_WHAT THIS TASK INVOLVES_
Locate all lines in the data below that hold "about" and show them.

_SOURCE MATERIAL_
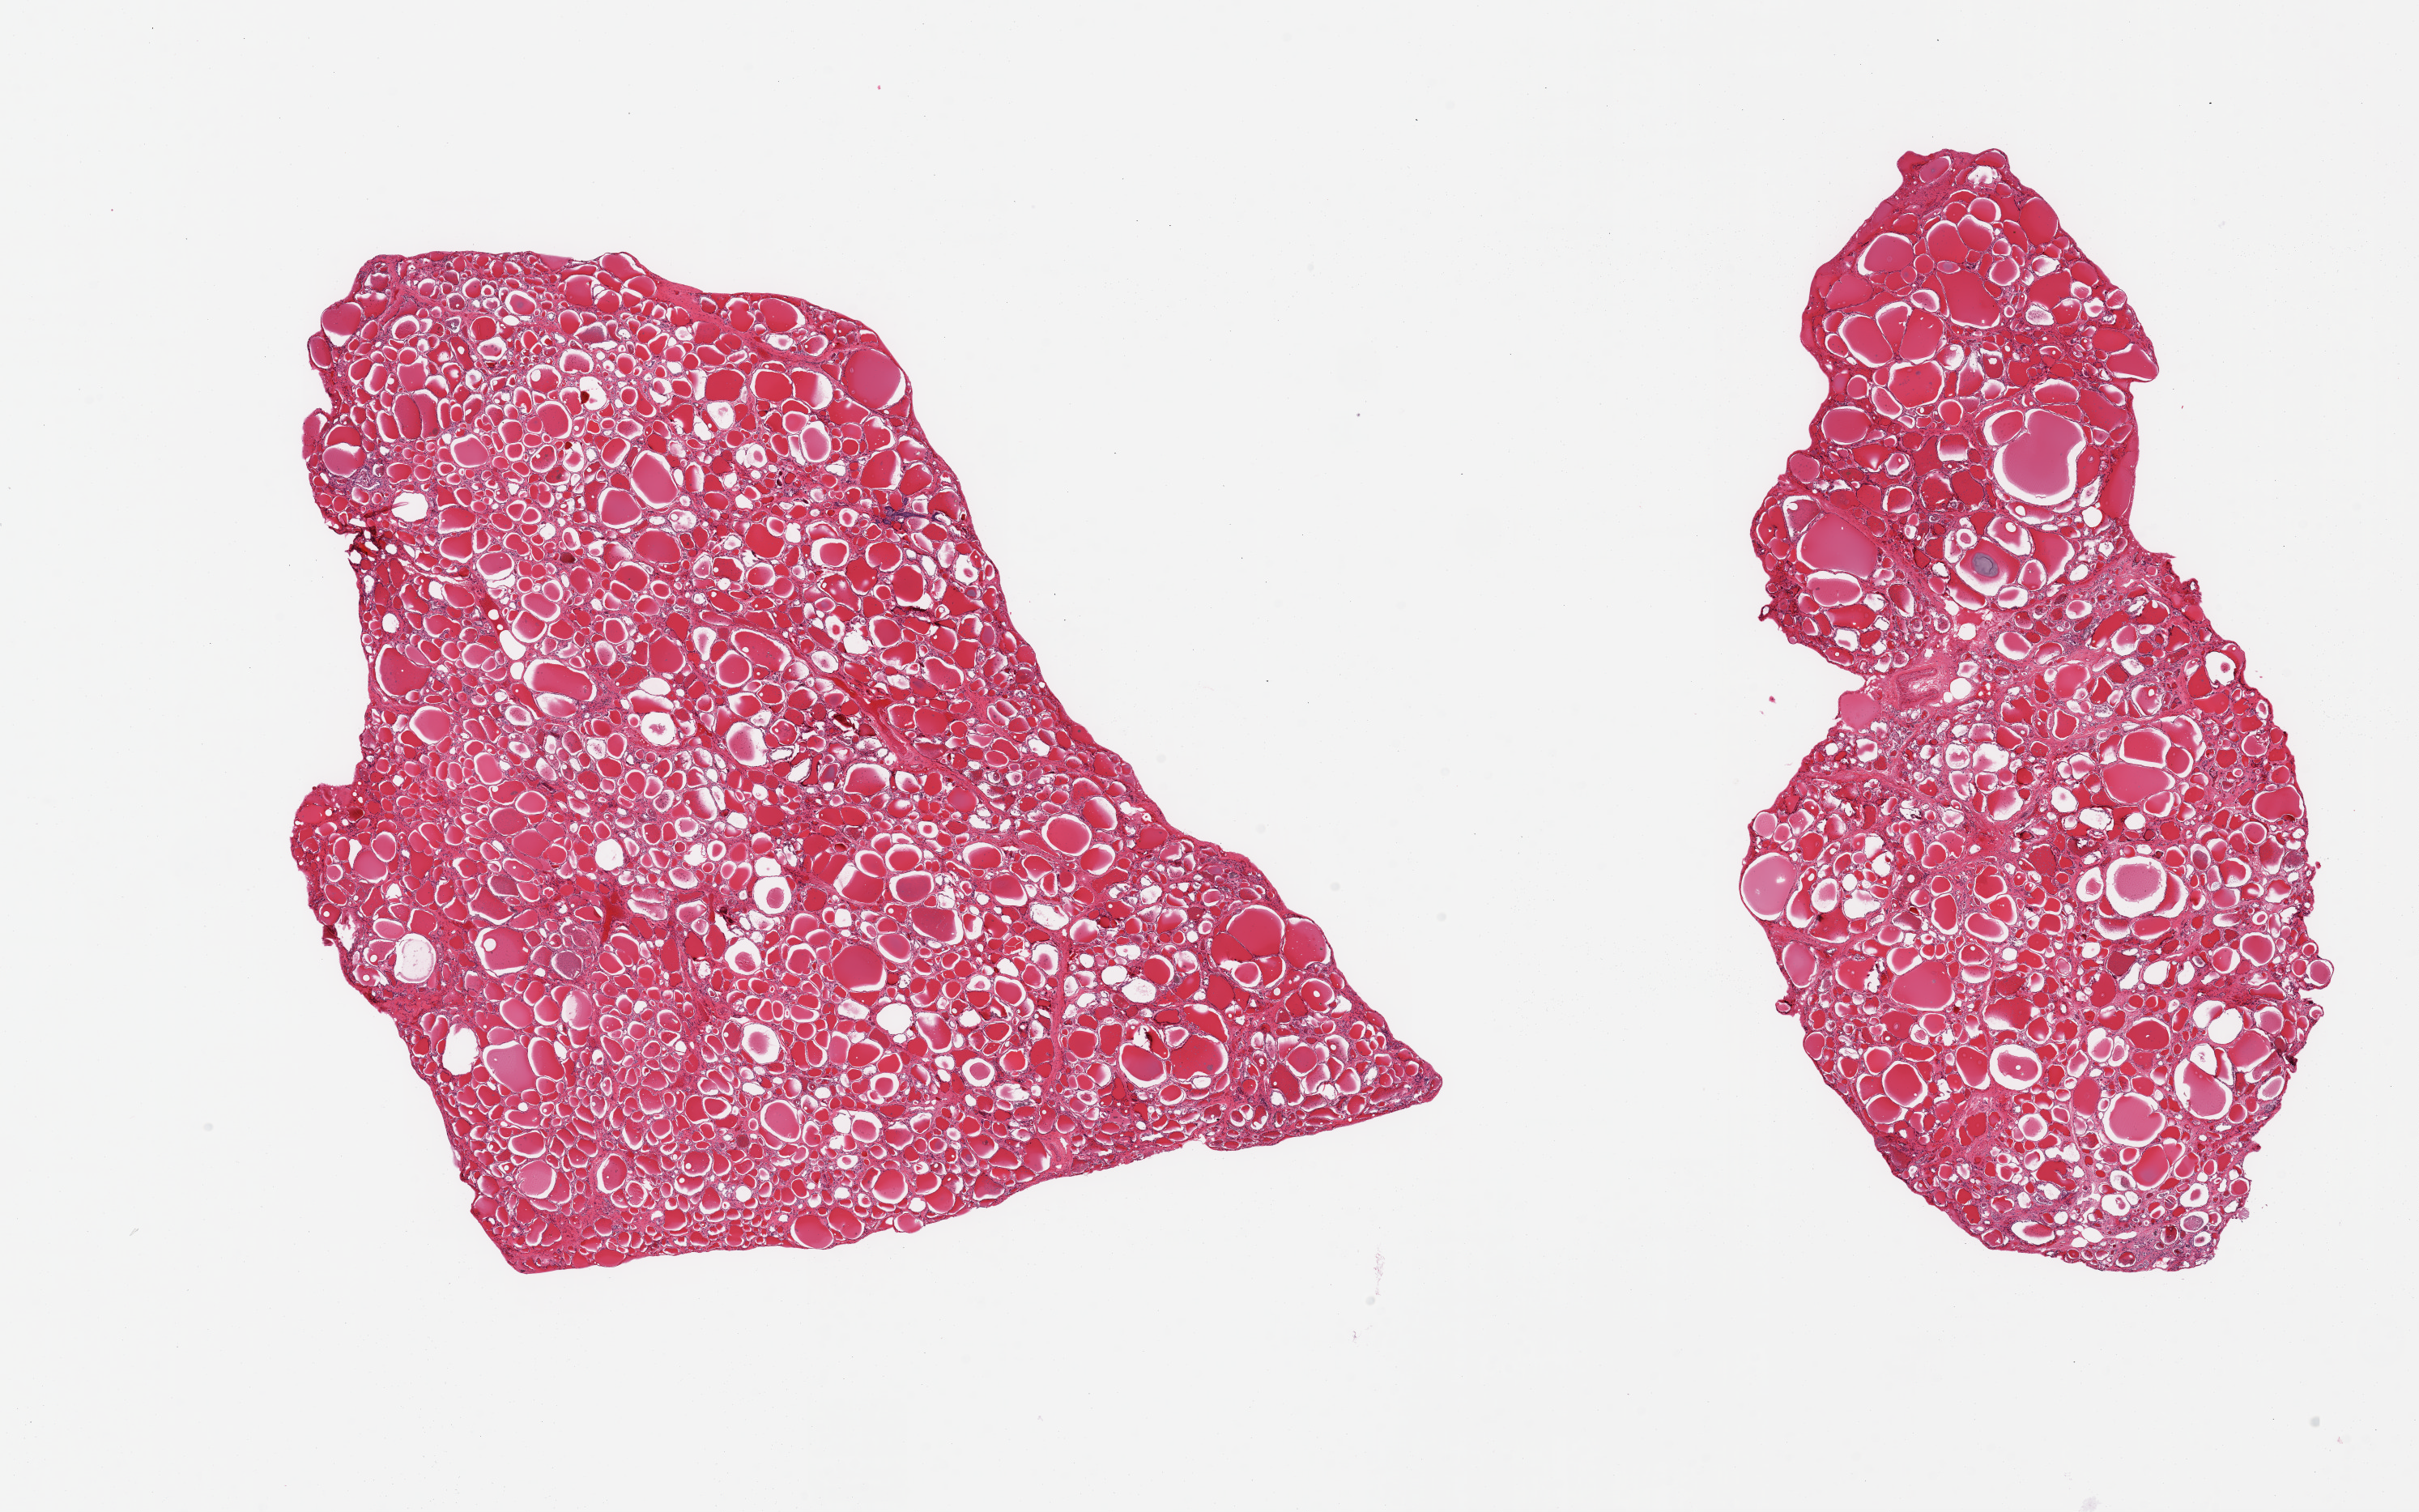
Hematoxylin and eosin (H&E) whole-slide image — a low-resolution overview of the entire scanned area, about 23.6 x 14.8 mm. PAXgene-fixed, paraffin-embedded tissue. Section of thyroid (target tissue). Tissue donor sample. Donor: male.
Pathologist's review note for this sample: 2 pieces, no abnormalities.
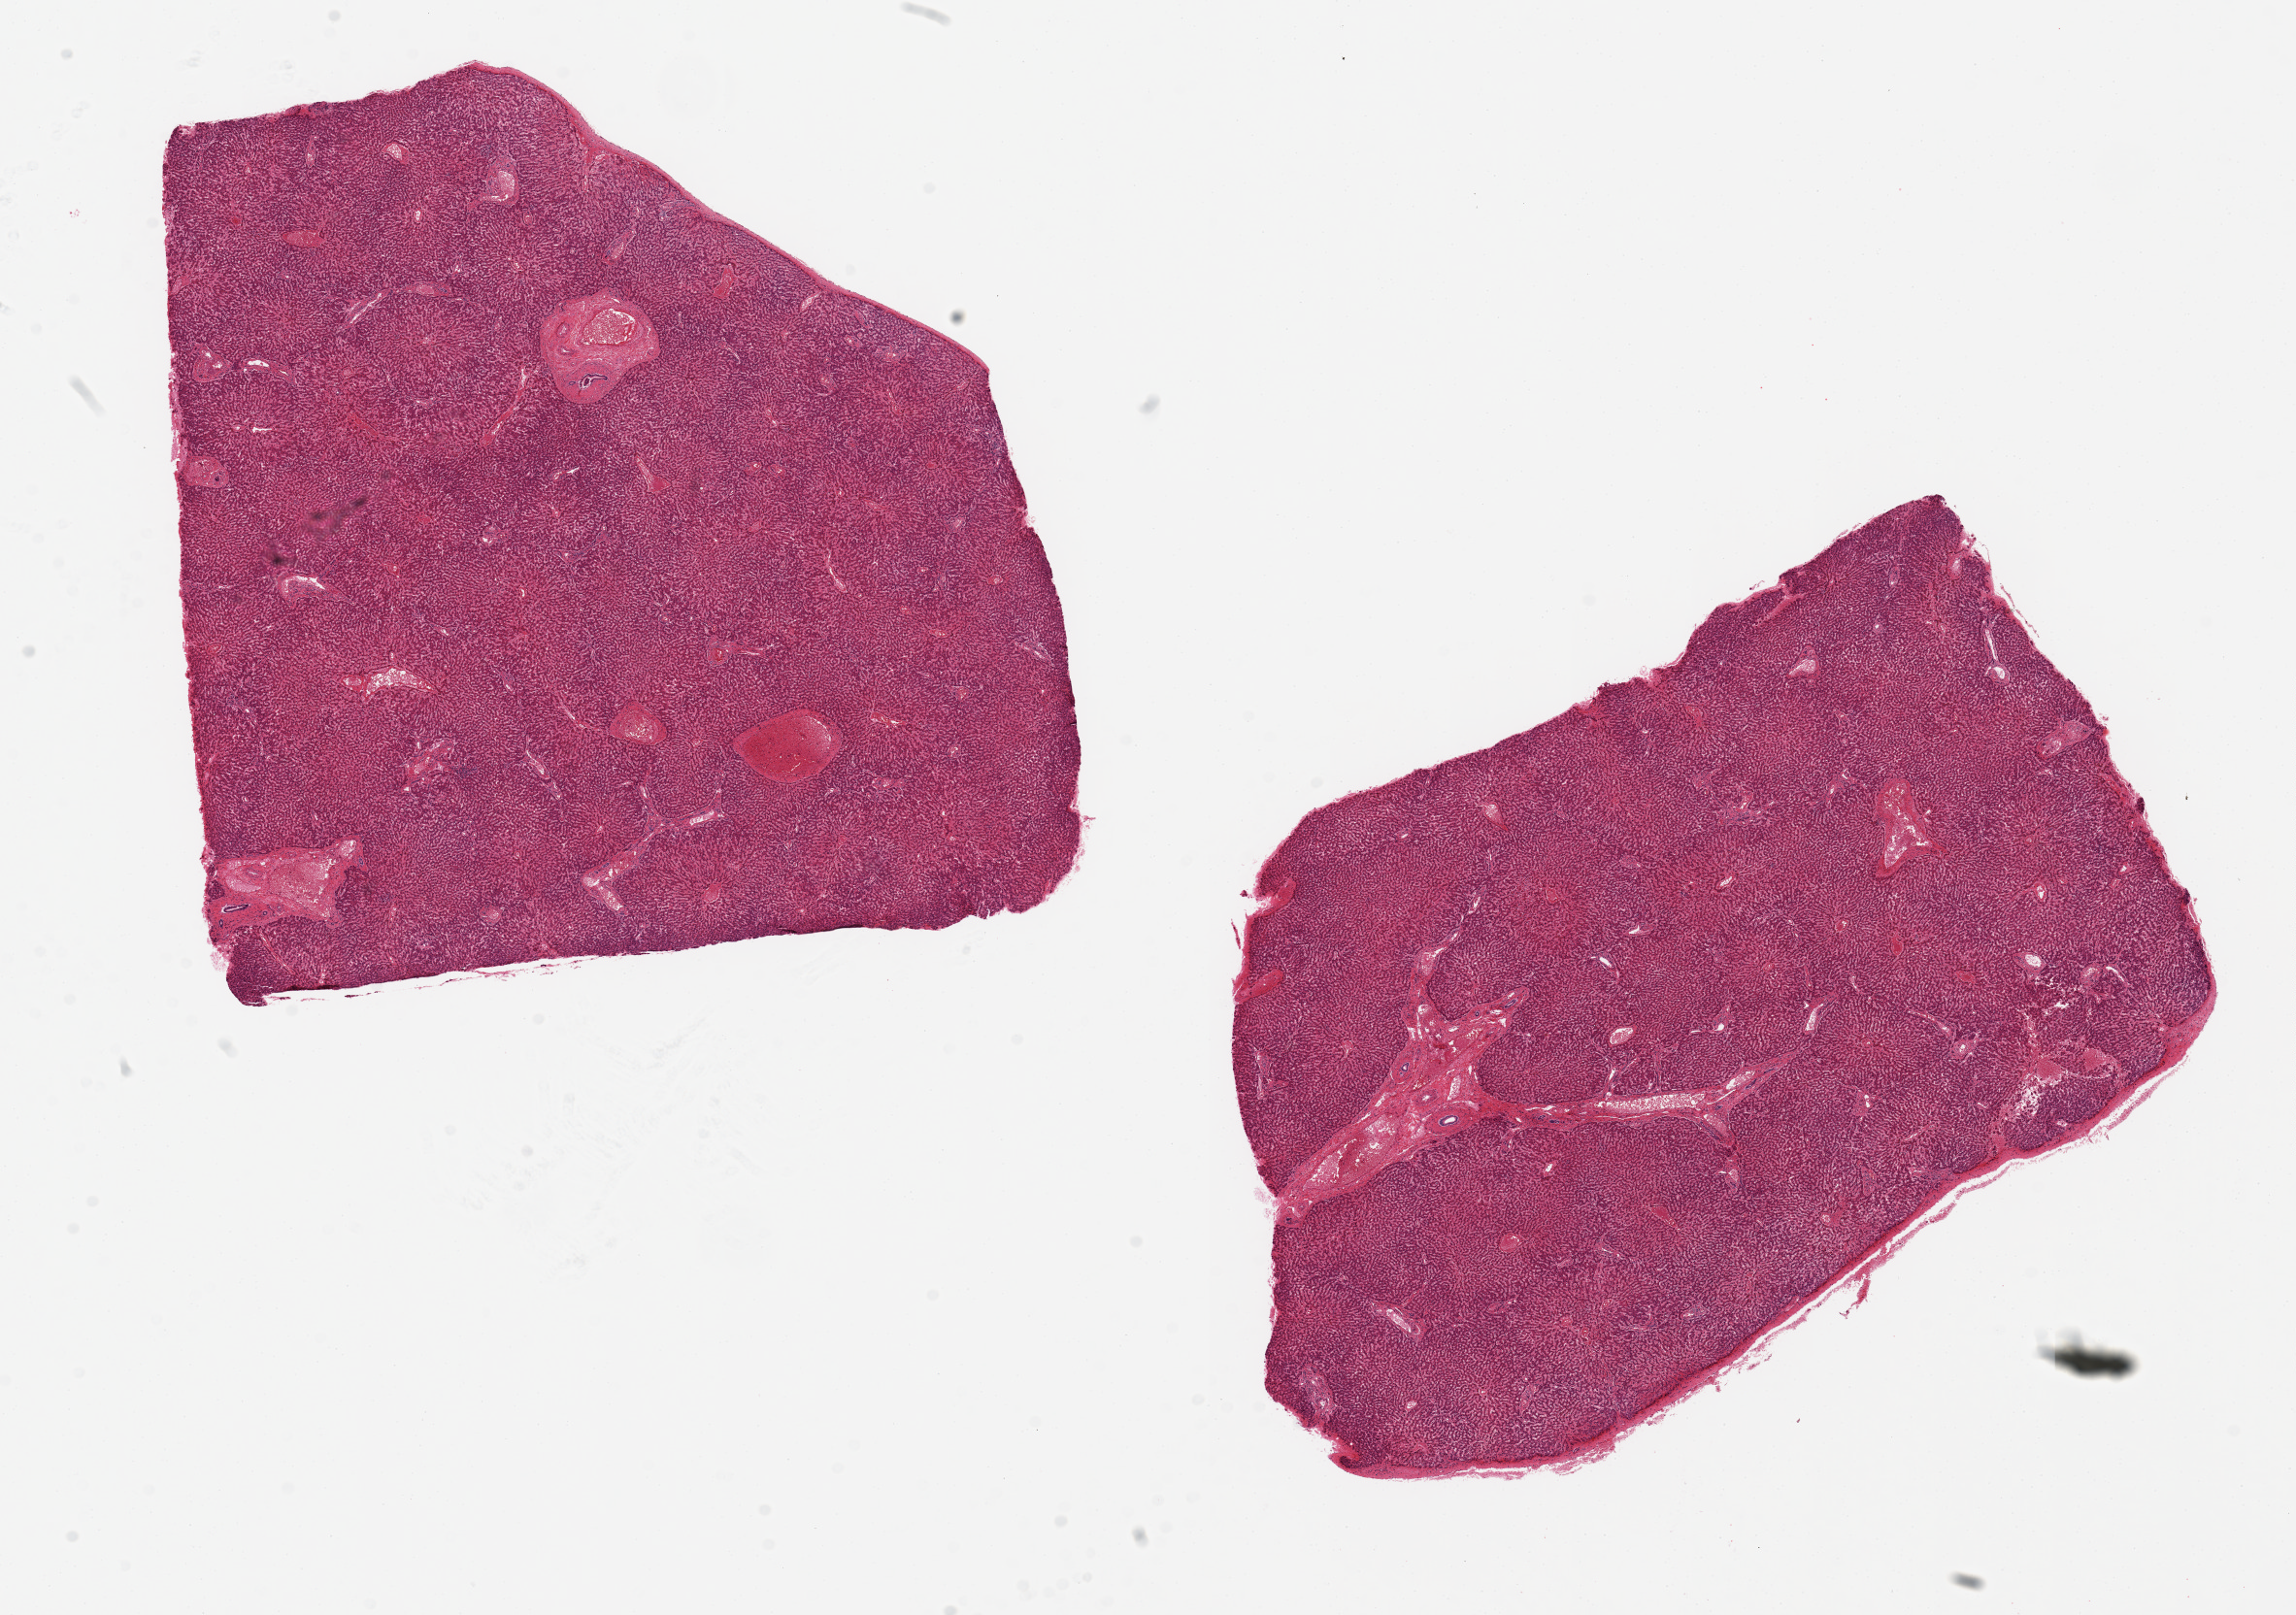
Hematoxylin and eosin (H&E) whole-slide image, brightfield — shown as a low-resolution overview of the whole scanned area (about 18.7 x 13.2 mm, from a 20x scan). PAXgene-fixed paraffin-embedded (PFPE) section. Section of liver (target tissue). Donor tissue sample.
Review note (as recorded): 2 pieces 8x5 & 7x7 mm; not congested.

_ANSWER BOX_
Hematoxylin and eosin (H&E) whole-slide image — a low-resolution overview of the entire scanned area, about 23.6 x 14.8 mm. PAXgene-fixed, paraffin-embedded tissue. Section of thyroid (target tissue). Tissue donor sample. Donor: male.
Hematoxylin and eosin (H&E) whole-slide image, brightfield — shown as a low-resolution overview of the whole scanned area (about 18.7 x 13.2 mm, from a 20x scan). PAXgene-fixed paraffin-embedded (PFPE) section. Section of liver (target tissue). Donor tissue sample.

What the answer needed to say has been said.